A smart framework to perform a criticality analysis in industrial maintenance using combined MCDM methods and process mining techniques
With the advent of smart manufacturing, companies are adapting their business processes and procedures to match concepts and requirements related to this industrial revolution. In this scenario, maintenance sector should evolve to keep pace with new technological trends by shifting from traditional approaches to a smart paradigm. Some consolidated methodologies rely on standard evaluation, like Risk Priority Number, to plan maintenance actions on machines and components. However, contemporary and smart approaches should be characterized by data-driven (quantitative knowledge) as well as operator’s experience (qualitative knowledge) in order to provide a whole understanding and visibility of the system health status. In this context and with a view of digital twin concepts (under the Industry 4.0 technology), a decision support methodology (or framework) plays an essential role by providing knowledge and assisting operators in the decision-making process.
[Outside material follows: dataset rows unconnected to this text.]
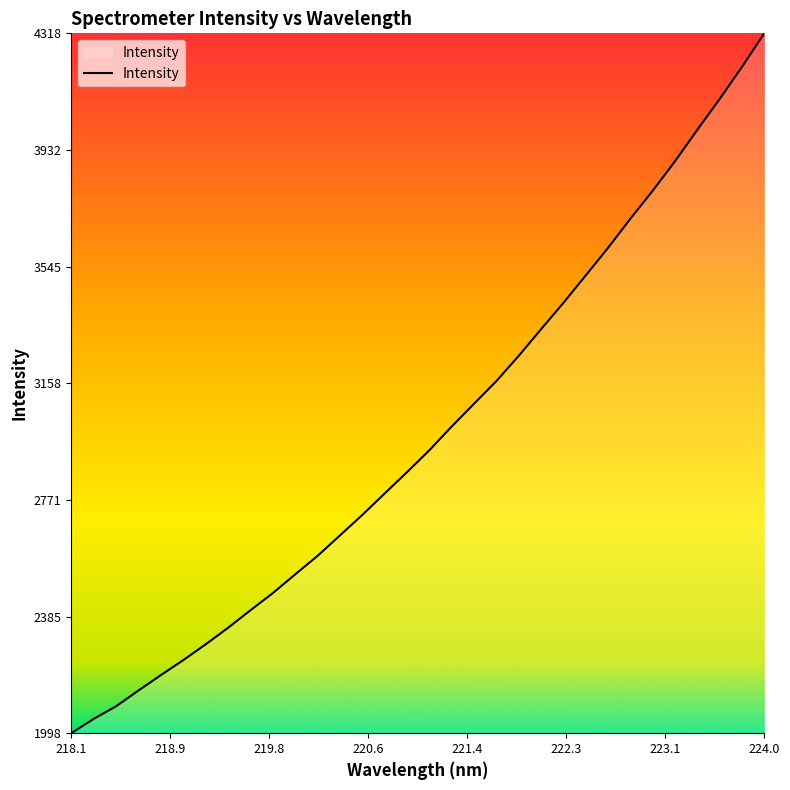

What is the minimum value shown in the chart?

1998.6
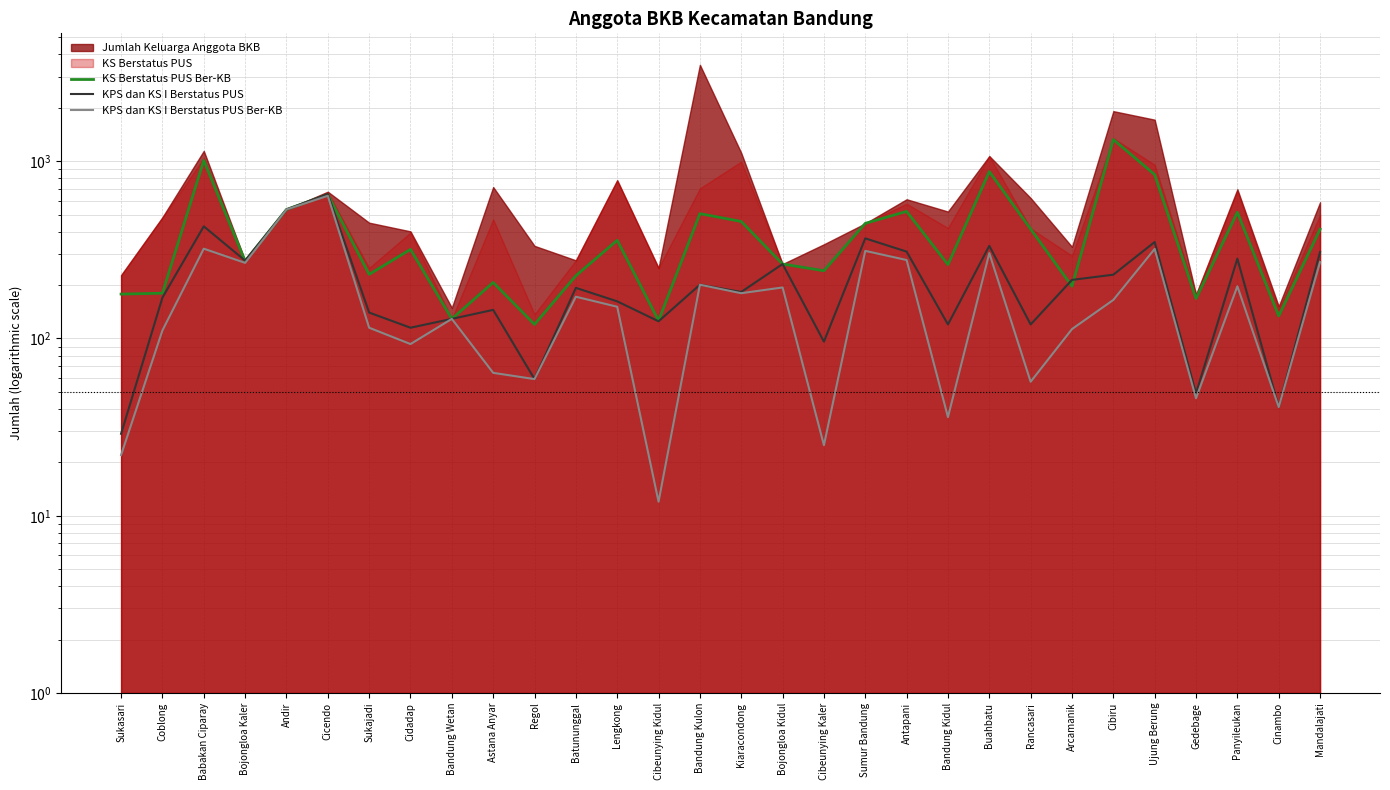

How many times do KS Berstatus PUS Ber-KB and KPS dan KS I Berstatus PUS cross each other?

4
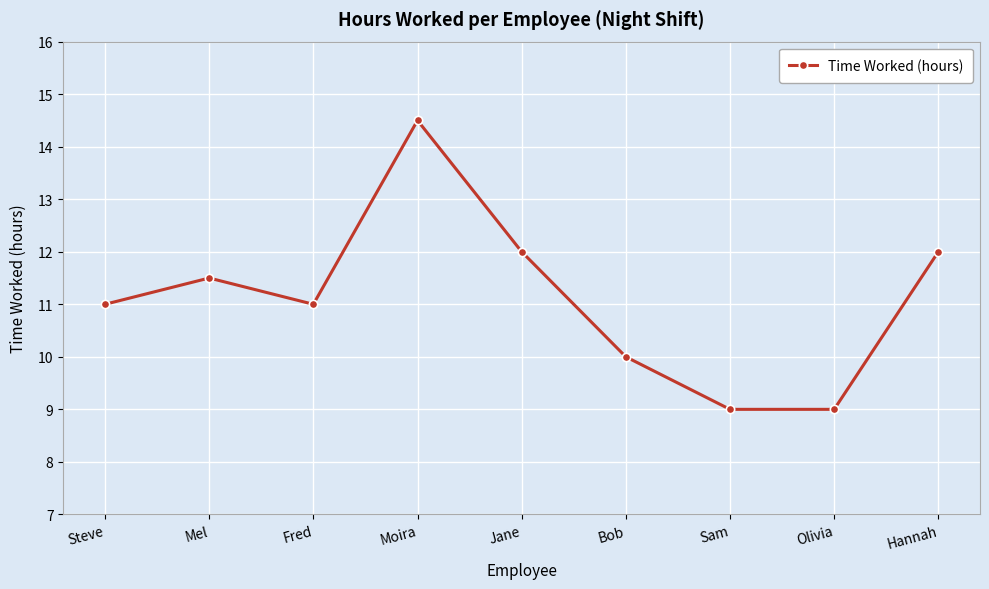

What is the change in value from Jane to Olivia?

-3.0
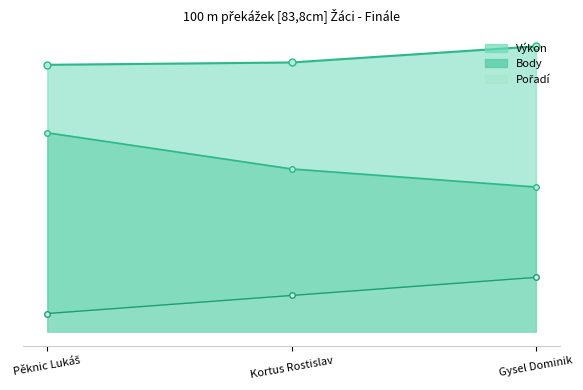

List the series in order of their peak value, highest first.

Výkon, Body, Pořadí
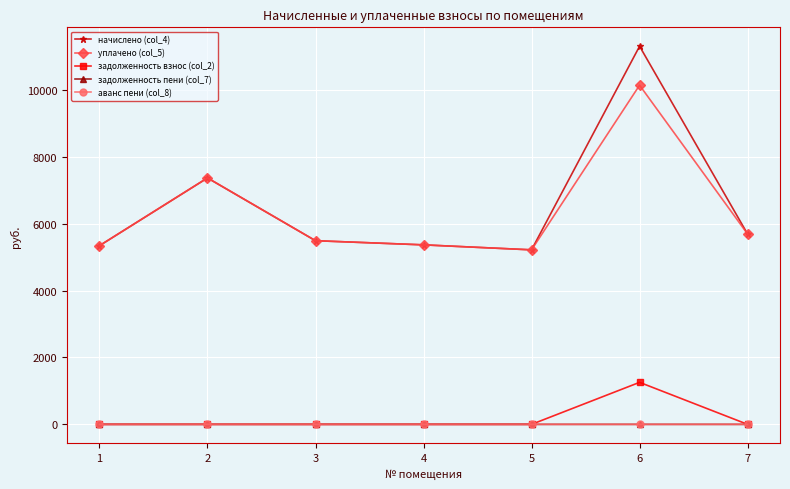

Where is начислено (col_4) nearest to the value 8259?

2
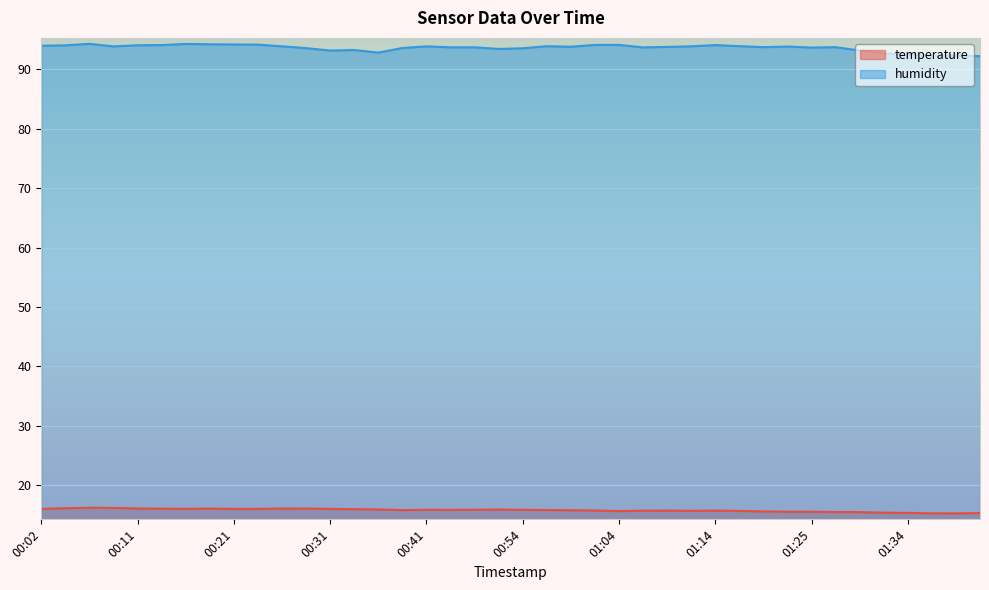

Does the chart display data point markers on the line(s)?

No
With this concept in mind, this paper focuses on integrating several and not alike fields of study (process mining, multicriteria decision-making (MCDM), and data fusion) to enable the assessment of a risk and criticality analysis to rank industrial machines in order to carry out/plan maintenance tasks on them. Therefore, merging those fields of study aims at accomplishing a dynamic, flexible, and real-time evaluation to perform a robust, accurate, and responsive analysis of the system. The results from different analysis scenarios show the influence of maintenance indicators on the machine ranking process, highlighting the feasibility and flexibility of the approach, as well as expanding the application in modern systems by optimizing quality of maintenance decisions.